* _EXERCISE DETAILS_
Change "heading" to "orientation" in the rows between the line holding "With 0° meaning" and the line holding "Answer: approximately 315°", inclusive, and give only those lines back with nothing else altered.

* _EXERCISE DATA_
□ □ □ □ □ □ □
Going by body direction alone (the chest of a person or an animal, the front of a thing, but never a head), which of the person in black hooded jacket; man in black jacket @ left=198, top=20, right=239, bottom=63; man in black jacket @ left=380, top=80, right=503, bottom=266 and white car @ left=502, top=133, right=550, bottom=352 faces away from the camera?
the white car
□ □ □ □ □ □ □
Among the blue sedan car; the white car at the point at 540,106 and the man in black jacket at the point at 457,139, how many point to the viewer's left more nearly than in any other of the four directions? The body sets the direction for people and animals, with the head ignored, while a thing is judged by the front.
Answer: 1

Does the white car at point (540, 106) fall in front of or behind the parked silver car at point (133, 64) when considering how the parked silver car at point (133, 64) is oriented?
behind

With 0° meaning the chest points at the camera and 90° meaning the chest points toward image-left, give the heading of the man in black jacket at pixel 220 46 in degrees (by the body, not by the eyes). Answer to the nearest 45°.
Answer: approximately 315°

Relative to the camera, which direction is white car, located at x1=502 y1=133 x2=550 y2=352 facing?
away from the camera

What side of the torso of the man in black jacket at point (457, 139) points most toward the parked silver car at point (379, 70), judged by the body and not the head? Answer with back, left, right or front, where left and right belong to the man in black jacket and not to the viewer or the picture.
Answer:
□ □ □ □ □ □ □
* _TASK RESULT_
With 0° meaning the chest points at the camera and 90° meaning the chest points toward image-left, give the orientation of the man in black jacket at pixel 220 46 in degrees (by the body, not by the eyes). Answer to the nearest 45°.
Answer: approximately 315°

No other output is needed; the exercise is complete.